WSJ: Almanya'daki Türk camilerinde Erdoğan propagandası yapılıyor
Marcus Walker ve Ruth Bender imzasıyla Salı günü Wall Street Journal'da yayınlanan makalede, Almanya'daki Türk camileri birliğinin, 15 Temmuz'da yaşanan başarısız darbe girişiminin hemen ardından FETÖ'ye karşı başlatılan süpürme harekatını, "fesat, isyan ve düşmanlık tohumları eken sefil bir şebekeye karşı ayağa kalkan asil milletimiz" sözleriyle öven bir vaaz yayınlandığını bildirdi. Gazete ayrıca söz konusu vaazın, Türkiye'nin darbenin hedefi olarak gösterdiği, ABD'de yaşayan örgüt elebaşısı Fethullah Gülen taraftarlarını ima ettiğine işaret etti.
Türk hükümetinin kendi iç politikasını Alman topraklarına taşıdığı görüşünün savunulduğu makalede, söz konusu vaazı veren vaizin Başbakanlık ofisine bağlı Türk Diyanet İşleri Başkanlığı tarafından görevlendirildiği belirtildi.
FETÖ sempatizanları 'ılımlı' İslamcı
WSJ'nin değerlendirmelerine yer verdiği Alman Yeşiller partisi milletvekili Volker Beck, söz konusu vaaz metninin dini bir metinden ziyade Erdoğan'a ve darbe girişiminden bu yana aldığı önlemlere bağlığı ifade eden siyasi bir metin olduğunu iddia etti. Makalede FETÖ sempatizanları 'ılımlı' İslamcılar olarak tarif edildi.
ABD'li gazete, Türkiye'deki mevcut durumun bir çok Avrupalı medya organı ve politikacı tarafından eleştirildiğine işaret ederek, FETÖ sempatizanlarına yönelik geniş kapsamlı tutuklamaları, "Erdoğan'ın otokratik ihtiraslarla muhalif sesleri bastırma isteği olarak," olarak tarif etti.
Camilerden Erdoğan propogandası yapılıyor
Alman Şansölye Angela Merkel'e yakınlığıyla bilinen Hristiyan Demokrat milletvekili Volker Kauder konuyla ilgili olarak, "Türk kökenli Almanlar en başta Almanya'ya sadık olmalı. Türkiye'nin (Almanya'daki) etkisi endişe verici" dedi. Kauder ayrıca, Almanya'da faaliyet gösteren ve bünyesinde 900'e yakın inanç merkezi bulunduran Türk Camiler Birliği'ni (DİTİB) Erdoğan'ın sözcüsü olmakla itham etti.
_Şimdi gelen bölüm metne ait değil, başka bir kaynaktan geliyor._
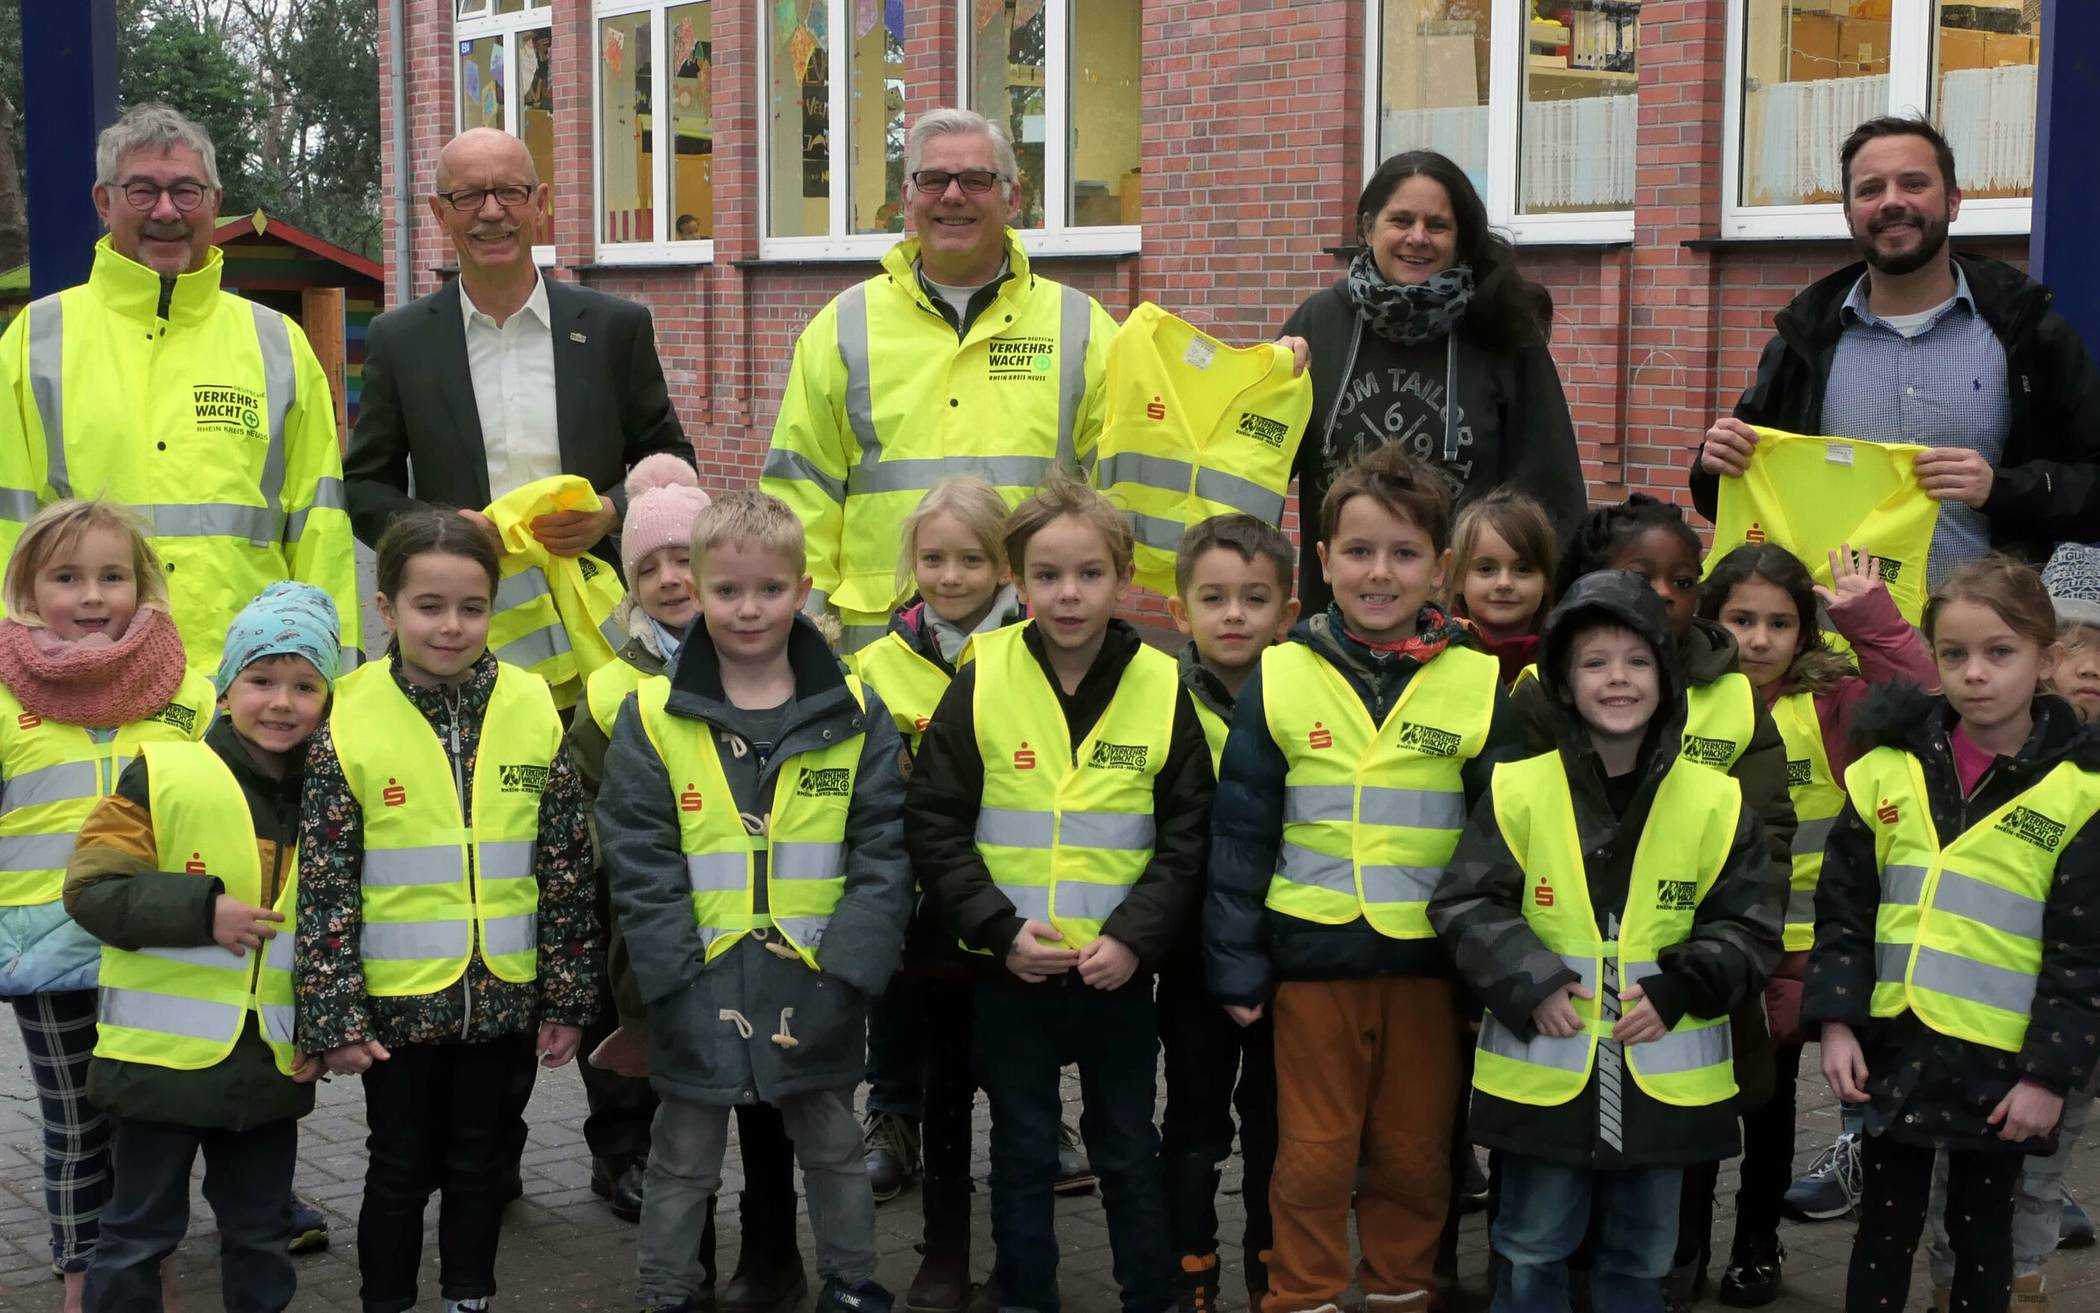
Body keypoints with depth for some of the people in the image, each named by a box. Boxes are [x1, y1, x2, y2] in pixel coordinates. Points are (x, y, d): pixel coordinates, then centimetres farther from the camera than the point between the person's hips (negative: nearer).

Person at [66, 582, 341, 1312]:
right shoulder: (160, 776, -9)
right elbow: (92, 890, -13)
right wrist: (202, 910, -22)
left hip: (272, 1065, 4)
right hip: (162, 1058, -4)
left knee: (261, 1236, 16)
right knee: (140, 1231, 8)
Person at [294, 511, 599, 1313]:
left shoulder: (532, 714, -4)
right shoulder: (350, 726, -10)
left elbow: (567, 873, 1)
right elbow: (325, 888, -7)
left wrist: (567, 998, 2)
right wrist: (333, 1015, -8)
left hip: (504, 999, 2)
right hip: (398, 1002, -2)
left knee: (481, 1167, 17)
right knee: (400, 1171, 12)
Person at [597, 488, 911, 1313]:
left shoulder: (854, 715, -2)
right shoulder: (651, 718, -5)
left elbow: (883, 851, -5)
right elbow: (639, 865, -7)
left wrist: (848, 969, -13)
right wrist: (678, 980, -14)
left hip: (815, 989, 1)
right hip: (699, 991, -1)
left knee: (833, 1151, 18)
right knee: (683, 1164, 14)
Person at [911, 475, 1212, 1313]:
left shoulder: (1162, 688, -4)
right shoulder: (982, 682, -6)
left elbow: (1186, 836, -2)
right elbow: (933, 824, -5)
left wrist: (1134, 936, -13)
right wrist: (1000, 929, -13)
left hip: (1121, 971, 0)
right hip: (1008, 970, 0)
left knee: (1128, 1149, 13)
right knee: (1022, 1150, 12)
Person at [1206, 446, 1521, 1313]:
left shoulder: (1477, 684, -2)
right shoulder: (1279, 678, -3)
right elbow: (1239, 833, 0)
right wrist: (1234, 963, -2)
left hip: (1428, 958, 1)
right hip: (1311, 956, 0)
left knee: (1414, 1153, 13)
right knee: (1313, 1154, 8)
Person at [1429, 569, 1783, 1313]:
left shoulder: (1715, 801, -2)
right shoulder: (1519, 791, -6)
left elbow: (1750, 929, 1)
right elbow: (1463, 907, -4)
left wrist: (1678, 990, -14)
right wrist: (1528, 982, -17)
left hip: (1663, 1077, 1)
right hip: (1543, 1071, -1)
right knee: (1532, 1252, 11)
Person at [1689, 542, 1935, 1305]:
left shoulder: (1831, 704, -6)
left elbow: (1919, 698, -21)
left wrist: (1869, 615, -22)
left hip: (1793, 952, -1)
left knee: (1770, 1098, 13)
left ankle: (1758, 1241, 31)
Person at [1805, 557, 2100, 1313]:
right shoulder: (1888, 769, 0)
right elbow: (1842, 909, 4)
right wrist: (1837, 1021, -4)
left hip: (2002, 1064, -3)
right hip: (1894, 1048, 3)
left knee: (1982, 1230, 13)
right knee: (1884, 1227, 14)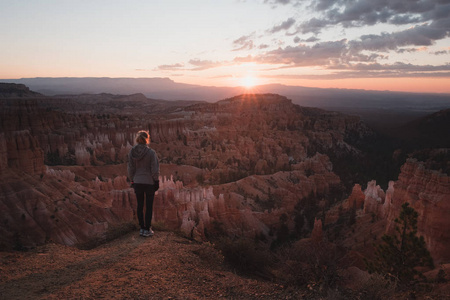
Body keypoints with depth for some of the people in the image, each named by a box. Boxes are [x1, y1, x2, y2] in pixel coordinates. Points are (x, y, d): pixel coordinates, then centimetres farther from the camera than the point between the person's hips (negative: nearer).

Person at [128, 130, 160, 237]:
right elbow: (155, 169, -13)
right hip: (149, 182, -3)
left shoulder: (132, 152, -4)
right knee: (149, 206, 7)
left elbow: (130, 168, 2)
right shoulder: (151, 152, -15)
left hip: (137, 183, 4)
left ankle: (142, 228, 20)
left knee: (140, 205, 13)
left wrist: (132, 180, 14)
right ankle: (147, 229, 12)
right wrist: (156, 181, 0)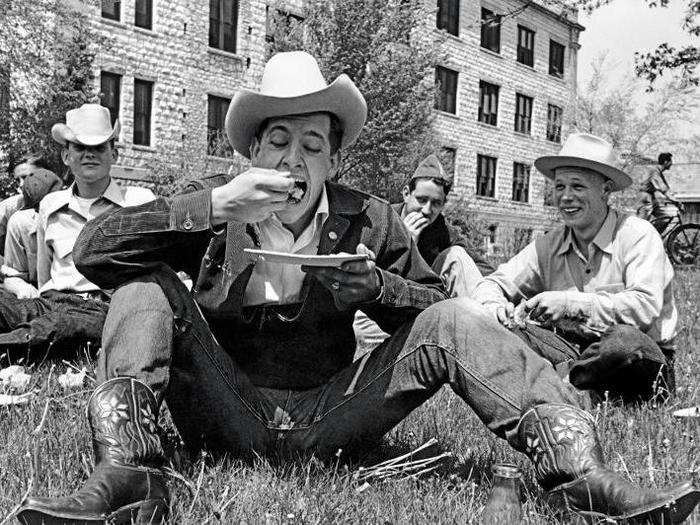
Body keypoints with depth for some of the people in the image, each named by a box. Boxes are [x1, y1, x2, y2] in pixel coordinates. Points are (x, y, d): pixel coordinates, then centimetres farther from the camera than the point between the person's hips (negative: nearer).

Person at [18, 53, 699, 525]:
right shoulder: (215, 216, -1)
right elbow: (91, 247, -11)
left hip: (329, 415, 1)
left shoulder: (366, 221, 3)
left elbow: (436, 311, 5)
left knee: (454, 321, -16)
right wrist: (212, 204, -23)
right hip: (230, 414, 0)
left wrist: (374, 284, -17)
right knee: (148, 288, -18)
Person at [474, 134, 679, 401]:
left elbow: (646, 306, -22)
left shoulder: (638, 235, -9)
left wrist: (571, 303, -28)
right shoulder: (548, 246, 5)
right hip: (575, 353, 4)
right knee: (502, 327, -16)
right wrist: (493, 304, -19)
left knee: (623, 340, -38)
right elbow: (493, 284, 5)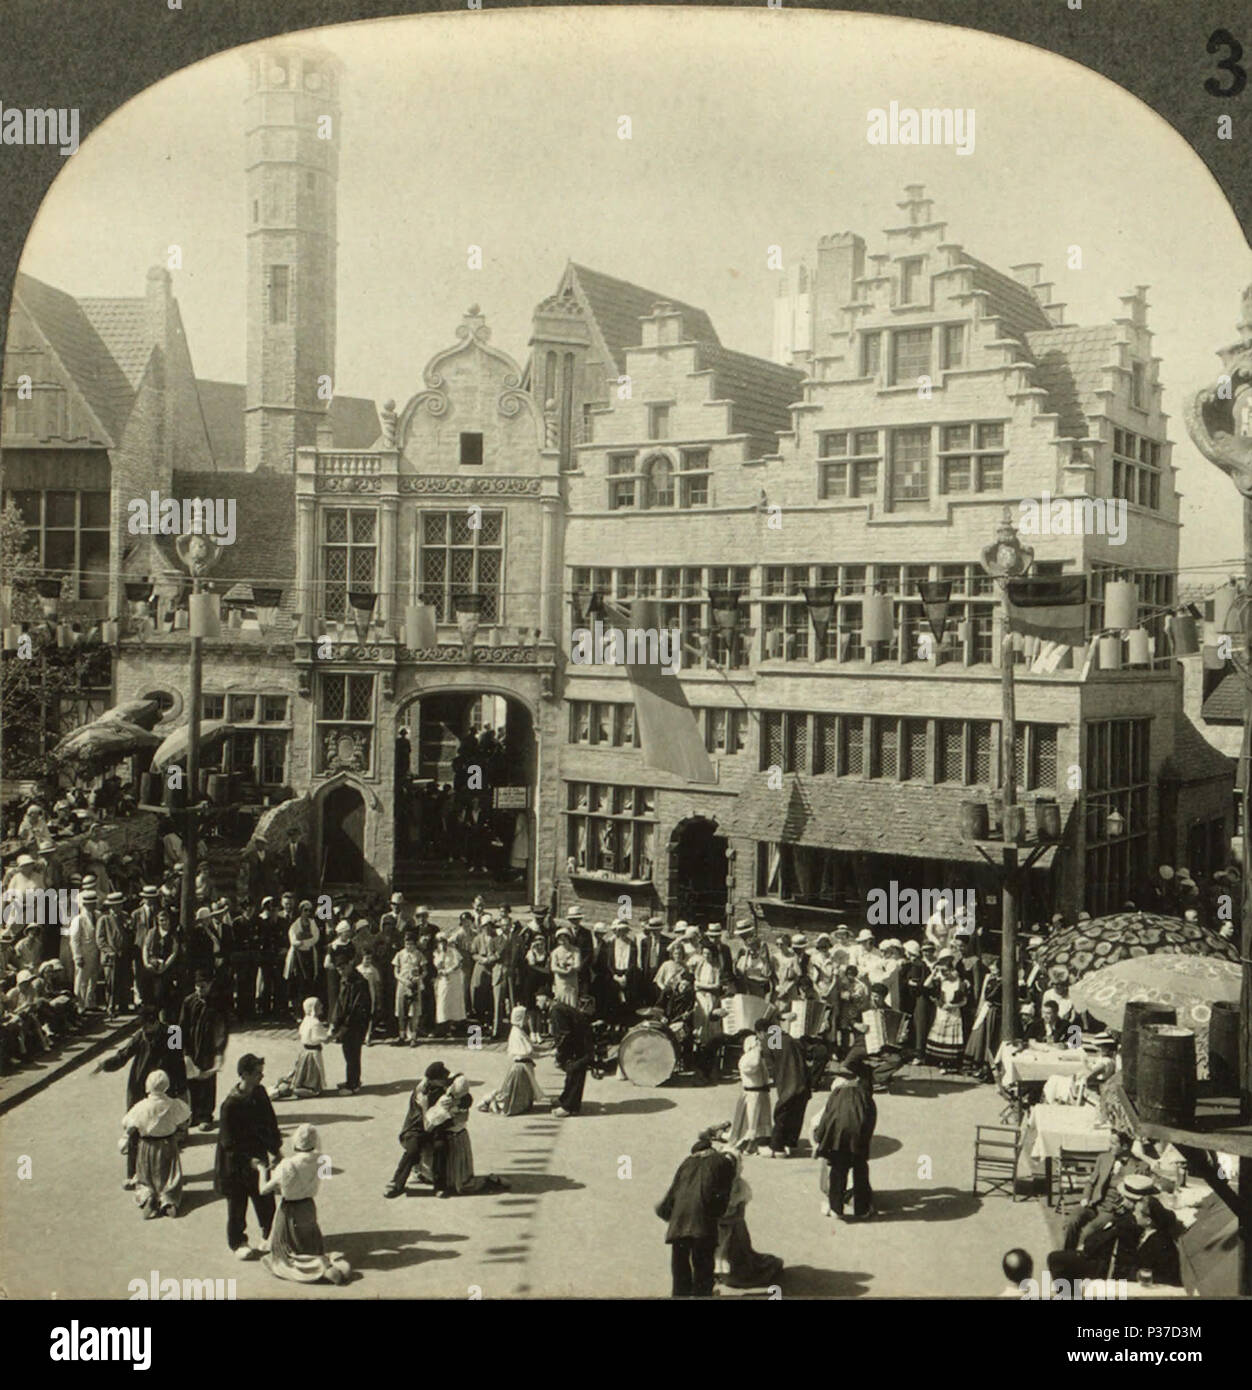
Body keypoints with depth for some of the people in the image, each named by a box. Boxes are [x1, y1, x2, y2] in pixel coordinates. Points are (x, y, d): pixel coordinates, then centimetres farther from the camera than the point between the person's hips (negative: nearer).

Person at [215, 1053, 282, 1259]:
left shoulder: (260, 1093, -6)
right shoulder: (231, 1103, -26)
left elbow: (270, 1123, 8)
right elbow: (230, 1143, -21)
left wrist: (276, 1150, 4)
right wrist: (250, 1162, -23)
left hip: (258, 1156, 6)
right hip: (236, 1163, -6)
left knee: (265, 1198, 15)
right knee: (237, 1204, 11)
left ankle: (270, 1234, 33)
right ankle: (238, 1242, 29)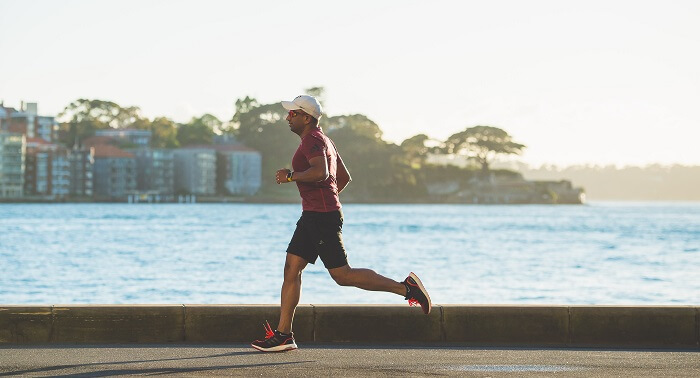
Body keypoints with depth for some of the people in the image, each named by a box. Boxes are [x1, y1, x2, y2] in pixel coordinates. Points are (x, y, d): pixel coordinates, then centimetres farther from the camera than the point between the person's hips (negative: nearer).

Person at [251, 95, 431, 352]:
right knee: (291, 268, 6)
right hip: (312, 216, 11)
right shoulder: (323, 140, 21)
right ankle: (283, 335, 4)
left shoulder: (312, 140, -11)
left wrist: (290, 176, -19)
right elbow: (344, 177, 28)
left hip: (322, 217, -11)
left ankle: (405, 288, -5)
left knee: (342, 275, -10)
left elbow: (320, 172, -29)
Almanya'daki bazı eyalet yönetimleri DİTİB'le yürüttükleri işbirliğini, faaliyetlerin bağımsız yürütülmediği iddiasıyla sonlandırmıştı. DİTİB yetkilileri ise "taraflı" ve "önyargılı" oldukları iddialarını reddetmiş ve söz konusu durumu bazı Alman yetkililerin Türkiye ve Türk politikalarına yönelik antipatisine bağlamıştı.
Türk hükümeti 15 Temmuz'daki başarısız darbe girişimin ardından Almanya ve Batı dünyasını Türkiye'deki darbe kınamakta başarısız olmak ve Türklerle yeterince dayanışma göstermemekle suçlamıştı.